Like any precision instrument, the pressure gauge is a piece that must always be in good condition and properly verified. Something that helps to bet on approved and verified pressure gauges, as established by current legislation.
If a thermometer measures 40 degrees of temperature on a winter day, something is obviously wrong. A minor issue that can become a risk when we are talking about air pressure and gauges. And it is that an inadequate air pressure in a tire is a risk factor when suffering an accident. Therefore, it is essential to maintain the proper pressure in our tires. Something that we can never do if the pressure gauge we are using does not work as it should.
Fortunately, there are two processes that allow us to check that the pressure gauges we use have the necessary precision when it comes to controlling tire pressure. We talk about the approval and verification processes. Homologation checks the proper functioning of the pressure gauges before they are launched, while verification is a process that serves to verify that the pressure gauge continues to function as it should. Something essential when looking for the best pressure gauge to check the pressure of our tires.

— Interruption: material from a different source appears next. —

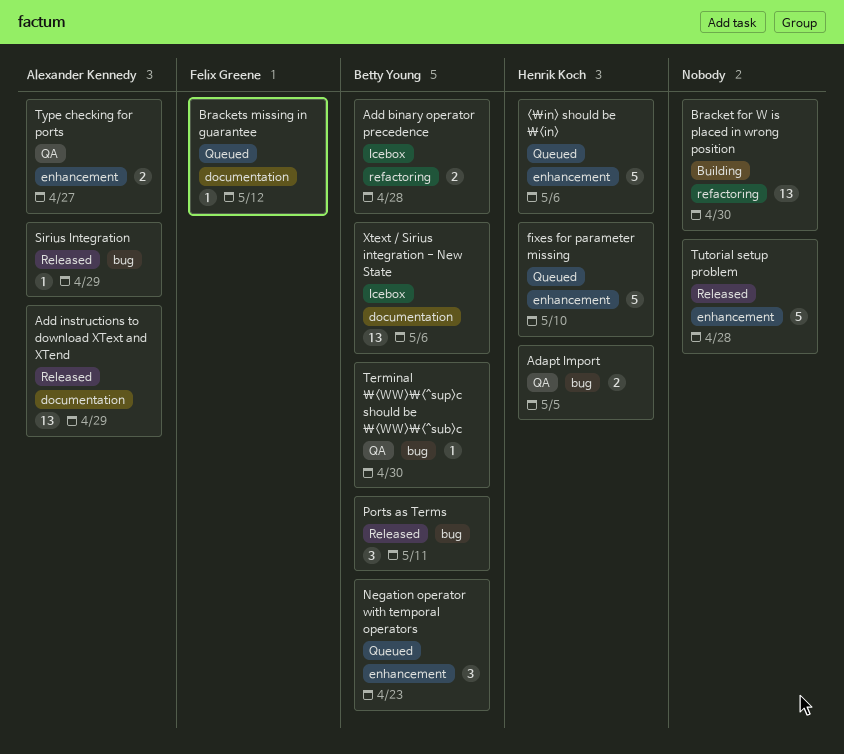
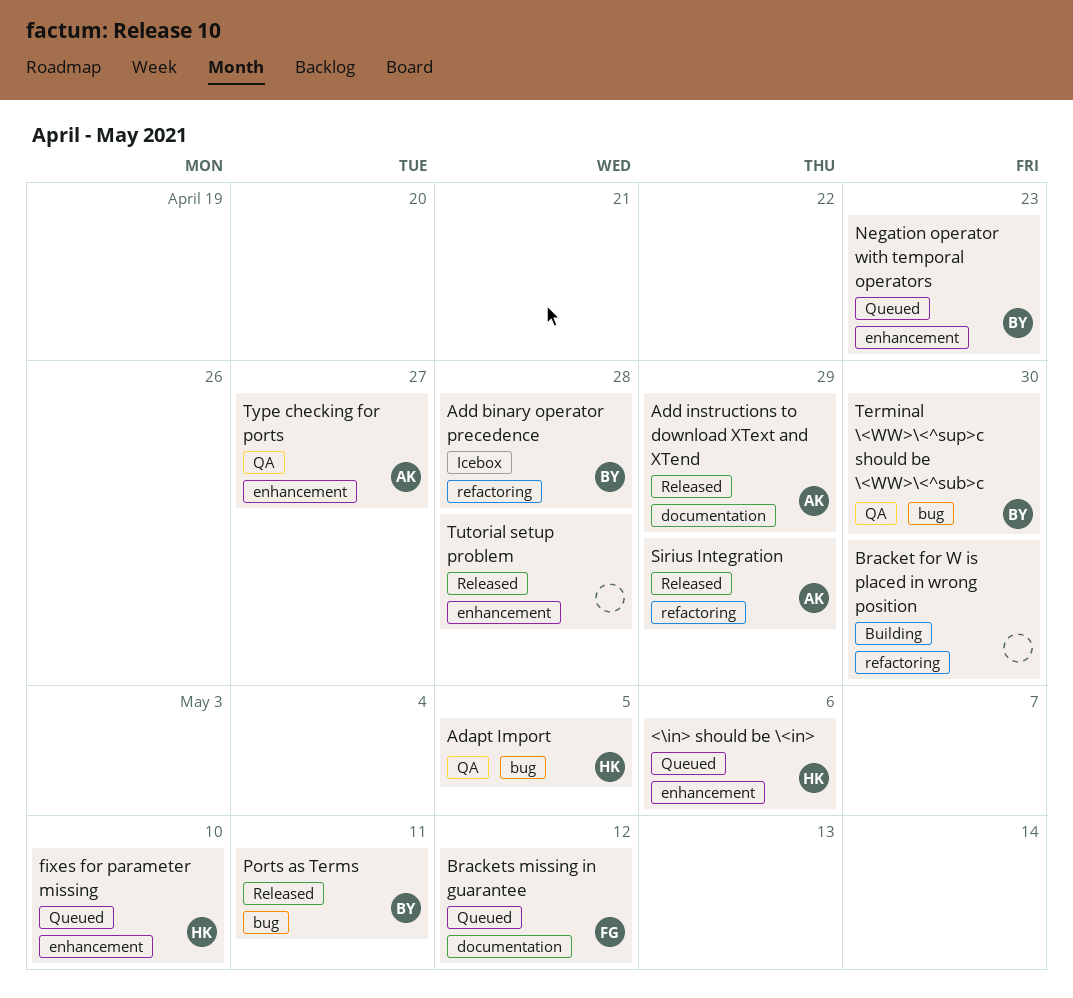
Sirius Integration, label: bug -> refactoring
Xtext / Sirius integration - New State: present -> none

How the homologation is carried out
The process of homologation of a pressure gauge is a step prior to its commercialization and is carried out directly in a specialized laboratory duly authorized for this purpose. In this laboratory the product will be subjected to a series of controlled tests in order to verify that the measurements made by the product are correct. The advantage of this system is that the air pressures to which the manometer is to be subjected are previously known, so that if the manometer measures them correctly, it will receive the corresponding approval mark.
It is important to comment that this approval does not follow specific criteria, but rather that each standard or approval rule has specific criteria that the product must meet. So next to the corresponding homologation certificate, the standard to which it refers must appear. As a matter of fact, the homologation process in the Spanish market consists of five different phases, which include both controls of the precision of the measurements and the quality of the device itself.
The problem of private gauges
Within this homologation process, according to what we have commented, a series of metrological and performance tests are carried out on the product. The problem is that this requirement is not the same for all the gauges that come out on the market, especially for private users, whose precision and other approval processes are quite lax, if not non-existent.
Specifically, the standard is much more demanding for gauges for public use, such as those found in workshops, gas stations and other public establishments. These pressure gauges must comply with an approval in five different phases, so that their precision is practically guaranteed. However, in the case of pressure gauges for individuals, the only verification that is required is metrological and, in many cases, not even that.
This means that most of the pressure gauges used by those of us who buy one of these products for personal use may have difficulties in providing accurate measurements. Even many of these products bear the CE mark, which they should not carry because they do not comply with this standard. That is why it is so important to bet on homologated models in accordance with the requirements of current regulations, as well as on those that come from well-known and quality manufacturers.
What is verification
Unlike the homologation process, the verification process is the one that is executed on the gauges that have already been installed and have been used. However, in practice, the verification process is very similar to that of homologation, focusing especially on the metrological part. Therefore, the manometer will once again be subjected to different measurement tests with controlled air pressures, in order to verify their precision and see if during the use of the manometer it has lost part of its ability to measure correctly. the pressures.
This process has an authorized margin of error, adjusted to the measurement capacity of the pressure gauge. If these measurements are outside the authorized range or the tolerable margin of error, then the pressure gauge cannot be used and must be sent to a technical service in order to be repaired. If the procedure and measurements are within the device’s working range, then the corresponding verification report is issued and the product is labeled with the sticker of said revision, similar to that of the ITV, which informs the user of this pressure gauge that it works as it should. In fact, as with this ITV, the pressure gauge must be verified every two years, although this is something that varies depending on what each autonomous community indicates.
It is important to note that this process is mandatory for public use gauges, but not for private gauges. It is something logical given that these gauges are not going to have an intensive use like those of a gas station or a workshop. On the other hand, the verification process is not exactly cheap, so in many cases it will almost be more interesting for us to buy a new pressure gauge than to carry out the verification of the one we have.
Anyway, if we have the possibility of measuring controlled air pressures, we can also see the precision of our pressure gauge. Something we can do, for example, by first checking the tire pressure at the gas station and then with our pressure gauge. If the measurements are similar, then our particular pressure gauge is working fine.